On this day in history, July 3, 1863, the 57th Virginia Infantry Regiment was involved in the Battle of Gettysburg. This day saw a very dramatic infantry assault by 12,500 Confederates who marched against the center of the Union line on Cemetery Ridge, known as Pickett’s Charge. Pickett’s Charge is a well known battle that occured in the Battle of Gettysburg.
My great great grandfather, William Patrick Goode, was one of those Infantrymen who fought under Major General George E. Pickett at Gettysburg, Pennsylvania. He was in The Battle of Gettysburg and was an Infantryman in Pickett’s Charge, against the odds.
Pickett’s Charge was a defining point in the Civil War — that battle was a bloodbath. Over 50% of the men sent across the fields were killed or wounded. (1) Private William Patrick Goode was a survivor that day, only to be captured after that day’s battle.
Private Goode became a Prisoner of War from July 3, 1863 until June 20, 1865. Private Goode was held at Fort Delaware, a Civil War prison known for its poor treatment of POWs and high death rate. By August 1863, there were more than 11,000 prisoners at Fort Delaware; by the war’s end, it had held almost 33,000 men. Due to the poor living conditions and overcrowding, many men died from smallpox, typhoid, or malaria. In addition to these problems, in 1864, the War Department ordered the rations to be cut in retaliation for the treatment of Northern soldiers in southern POW camps. Somehow, Private William Patrick Goode survived his 2 year imprisonment at Fort Delaware.
But William Patrick Goode survived the Civil War and and his 2 years imprisonment. He lived into his 90s. He married Malinda Jane Oxley in 1867 from Franklin County, Virginia and their marriage produced 9 children in all.

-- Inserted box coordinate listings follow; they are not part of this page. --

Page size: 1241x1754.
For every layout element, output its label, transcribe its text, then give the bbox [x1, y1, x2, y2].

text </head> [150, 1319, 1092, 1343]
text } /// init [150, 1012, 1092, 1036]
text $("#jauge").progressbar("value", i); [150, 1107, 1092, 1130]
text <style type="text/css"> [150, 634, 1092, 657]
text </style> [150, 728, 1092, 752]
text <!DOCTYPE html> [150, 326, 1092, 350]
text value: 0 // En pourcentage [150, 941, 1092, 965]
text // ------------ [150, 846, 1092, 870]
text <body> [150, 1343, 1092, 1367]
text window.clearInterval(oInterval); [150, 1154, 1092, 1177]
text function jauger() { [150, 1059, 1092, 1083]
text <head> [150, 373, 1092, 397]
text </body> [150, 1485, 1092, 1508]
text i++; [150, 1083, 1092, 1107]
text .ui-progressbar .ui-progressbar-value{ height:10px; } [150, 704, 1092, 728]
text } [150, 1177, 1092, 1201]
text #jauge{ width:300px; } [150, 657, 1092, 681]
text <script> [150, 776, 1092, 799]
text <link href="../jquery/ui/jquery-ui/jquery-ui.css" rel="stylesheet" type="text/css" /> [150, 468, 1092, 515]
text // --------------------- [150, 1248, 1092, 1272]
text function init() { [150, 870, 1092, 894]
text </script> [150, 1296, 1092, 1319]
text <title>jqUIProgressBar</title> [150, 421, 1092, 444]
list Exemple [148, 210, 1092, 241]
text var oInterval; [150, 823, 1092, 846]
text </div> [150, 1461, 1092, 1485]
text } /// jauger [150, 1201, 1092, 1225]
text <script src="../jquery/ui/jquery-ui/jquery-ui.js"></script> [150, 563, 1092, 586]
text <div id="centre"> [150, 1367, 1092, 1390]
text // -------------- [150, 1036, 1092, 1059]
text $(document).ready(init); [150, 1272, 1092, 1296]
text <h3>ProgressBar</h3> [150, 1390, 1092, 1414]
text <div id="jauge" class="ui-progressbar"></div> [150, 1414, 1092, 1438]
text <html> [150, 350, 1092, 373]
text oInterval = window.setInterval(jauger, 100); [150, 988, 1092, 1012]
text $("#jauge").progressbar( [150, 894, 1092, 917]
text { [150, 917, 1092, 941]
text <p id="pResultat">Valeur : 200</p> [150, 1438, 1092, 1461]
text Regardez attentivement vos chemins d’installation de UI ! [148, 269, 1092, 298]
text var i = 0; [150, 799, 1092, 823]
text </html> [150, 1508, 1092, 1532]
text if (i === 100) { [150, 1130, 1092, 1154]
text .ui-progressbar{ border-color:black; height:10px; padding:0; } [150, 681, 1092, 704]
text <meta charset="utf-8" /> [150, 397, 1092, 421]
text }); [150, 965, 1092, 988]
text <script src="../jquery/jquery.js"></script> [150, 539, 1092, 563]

William Patrick Goode was buried in a sacred Confederate cemetery, Hollywood Cemetery, in Richmond, Virginia. He was interred on Pickett’s Row, near his commander, General George Edward Pickett.
I have great respect for the men who fought in the Civil War. I have additional respect for those Confederate soldiers who served the South, fighting for States’ Rights. They stood for what they believed in and fought for their principles.
My great great grandfather not only survived the bloody Pickett’s Charge, but he survived the lengthy ordeal afterwards. If he had succumbed to the great battle at Gettysburg, or if he had perished while he was a POW, I would not have existed.
The Confederate Flag matters.
For an overbearing and demanding government that believes they can re-write American history by using divisive, wrongful, and racist accusations about what the Confederate flag stands for, they need to examine the segment of the American citizens who have Southern connections. The government cannot erase our heritage any more than they can erase our family ties or our DNA. The government cannot force its will to ignore our Constitution, States’ rights, and personal independence. For a government to forcefully remove the Confederate flag from existence, they will need to first examine the full ramifications of their actions. The Confederate flag matters. The lives of those who fought in the Civil War matter. And the lives of those who succeeded them, those with Confederate sentiments and DNA, matter.
The truth lives.
(1) Hess, Gordon, General George E. Pickett in Life and Legend.